TEXT SECTION
=== Section Start ===

SECURITIES AND EXCHANGE COMMISSION

WASHINGTON, D.C. 20549


 

SCHEDULE 14D-9

 

SOLICITATION/RECOMMENDATION STATEMENT
PURSUANT TO SECTION 14(D)(4) OF THE
SECURITIES EXCHANGE ACT OF 1934

 

(AMENDMENT NO. 5)

 


 

PETROHAWK ENERGY CORPORATION

(Name of Subject Company)

 


 

PETROHAWK ENERGY CORPORATION

(Names of Person Filing Statement)

 


 

Common Stock, par value $0.001 per share
(Title of Class of Securities)

 

716495106
(CUSIP Number of Class of Securities)

 


 

David S. Elkouri
Executive Vice President, General Counsel and Secretary
Petrohawk Energy Corporation
1000 Louisiana, Suite 5600

Houston, Texas 77002
(832) 204-2700
(Name, Address and Telephone Number of Person Authorized to Receive

Notice and Communications on Behalf of the Person Filing Statement)

 

With copies to:

 

Lee A. Meyerson, Esq.

Eric M. Swedenburg, Esq.

Simpson Thacher & Bartlett LLP

425 Lexington Avenue

New York, NY 10017-3026

(212) 455-2000

 

o            Check the box if the filing relates solely to preliminary communications made before the commencement of a tender offer.

 

 

 



 

This Amendment No. 5 (this “Amendment”) amends and supplements the Solicitation/Recommendation Statement on Schedule 14D-9 of Petrohawk Energy Corporation, a Delaware corporation (“Petrohawk” or the “Company”), filed with the Securities and Exchange Commission (the “SEC”) on July 25, 2011 and amended on July 27, 2011, July 28, 2011, August 10, 2011 and August 15, 2011 (as amended, the “Schedule 14D-9”). The Schedule 14D-9 relates to the cash tender offer by North America Holdings II Inc., a Delaware corporation (“Purchaser”), which is a wholly owned subsidiary of BHP Billiton Petroleum (North America) Inc., a Delaware corporation (“Parent”), which is a wholly owned subsidiary of BHP Billiton Limited, a corporation organized under the laws of Victoria, Australia (the “Guarantor”), to purchase all of the shares of the Company’s common stock, par value $0.001 per share (the “Shares”) that are issued and outstanding, at a price of $38.75 per Share, net to the seller in cash (the “Offer Price”), without interest, less any applicable withholding taxes, upon the terms and subject to the conditions set forth in the Offer to Purchase, dated July 25, 2011 (the “Offer to Purchase”), and the related letter of transmittal (the “Letter of Transmittal”) which, together with the Offer to Purchase, as each may be amended or supplemented from time to time, collectively constitute the “Offer”. The Offer is described in a Tender Offer Statement on Schedule TO (as amended or supplemented from time to time, the “Schedule TO”), filed by Guarantor, Parent and Purchaser with the SEC on July 25, 2011.  The Offer to Purchase and Letter of Transmittal were incorporated by reference into the Schedule 14D-9 as Exhibits (a)(1)(A) and (a)(1)(B), respectively.

=== Section End ===

RECORDED DATA
=== Section Start ===

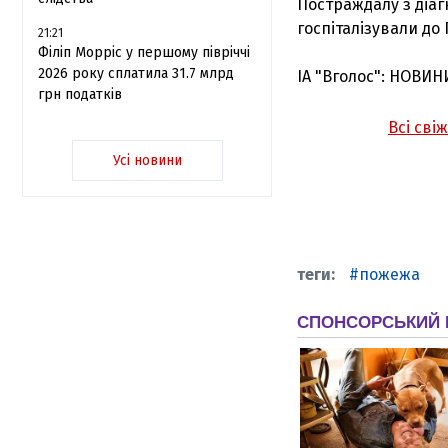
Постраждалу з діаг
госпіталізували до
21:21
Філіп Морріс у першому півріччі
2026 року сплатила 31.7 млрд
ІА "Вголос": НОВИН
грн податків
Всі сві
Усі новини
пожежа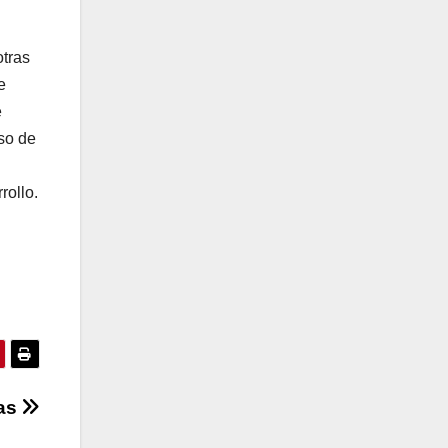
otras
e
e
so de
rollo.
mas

=== Section End ===
=== Section Start ===

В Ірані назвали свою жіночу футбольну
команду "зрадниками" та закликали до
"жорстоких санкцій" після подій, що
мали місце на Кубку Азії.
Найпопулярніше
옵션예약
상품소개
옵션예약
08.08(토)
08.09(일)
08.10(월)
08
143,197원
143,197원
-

=== Section End ===
=== Section Start ===

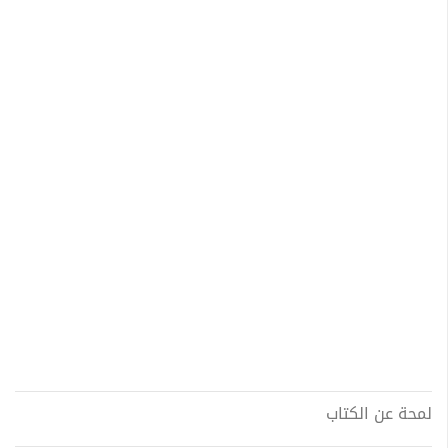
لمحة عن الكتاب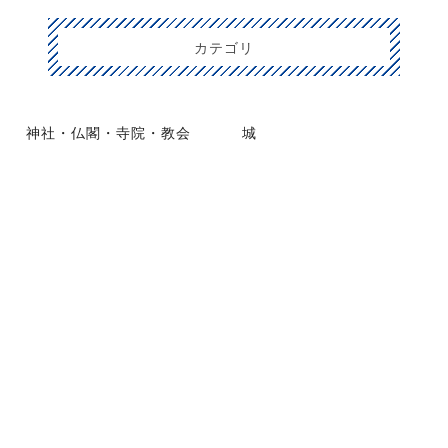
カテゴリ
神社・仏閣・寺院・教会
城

=== Section End ===

DIRECTIONS
Copy out the passage of the Petrohawk Schedule 14D-9 amendment that begins with the words containing "Houston, Texas 77002" and ends with "the Person Filing Statement)".

RESPONSE TO THE TASK
Houston, Texas 77002
(832) 204-2700
(Name, Address and Telephone Number of Person Authorized to Receive

Notice and Communications on Behalf of the Person Filing Statement)